WRITTEN PROBLEM> Put each line of the data below into a numbered list, skipping any blank lines, and leave the pictures out of your answer.

** START OF LISTED ENTRIES **

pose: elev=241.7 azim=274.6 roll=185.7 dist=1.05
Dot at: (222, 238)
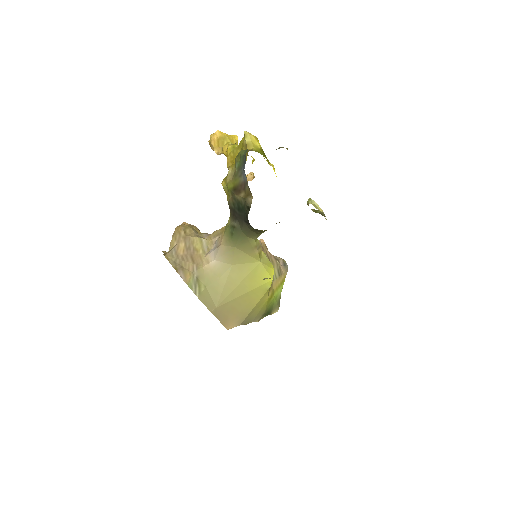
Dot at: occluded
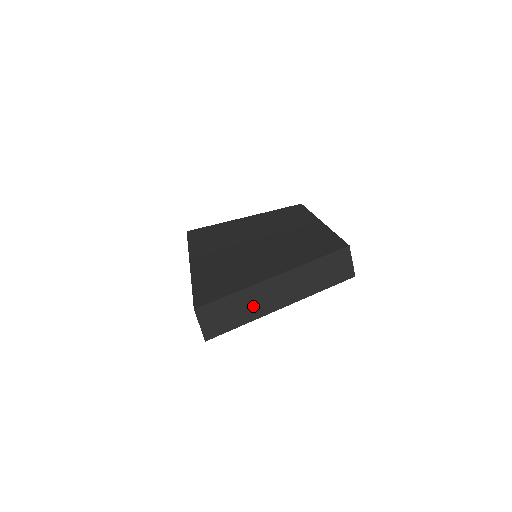
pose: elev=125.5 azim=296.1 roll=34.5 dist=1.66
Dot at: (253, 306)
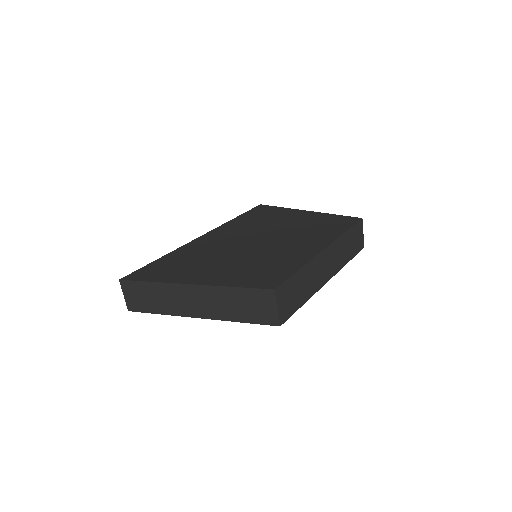
Dot at: (168, 302)
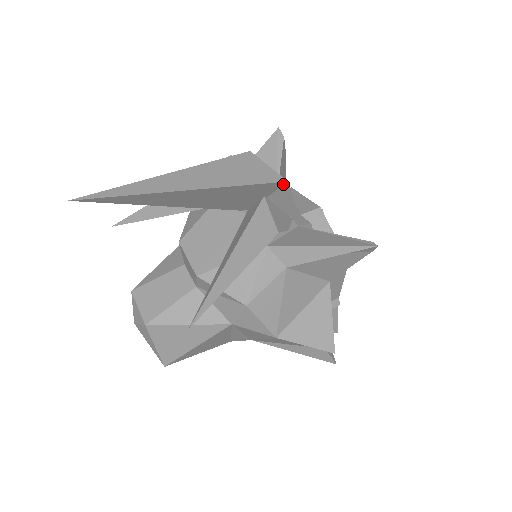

** END OF LISTED ENTRIES **

COMPLETE RESPONSE>
1. pose: elev=241.7 azim=274.6 roll=185.7 dist=1.05
2. Dot at: (222, 238)
3. Dot at: occluded
4. pose: elev=125.5 azim=296.1 roll=34.5 dist=1.66
5. Dot at: (253, 306)
6. Dot at: (168, 302)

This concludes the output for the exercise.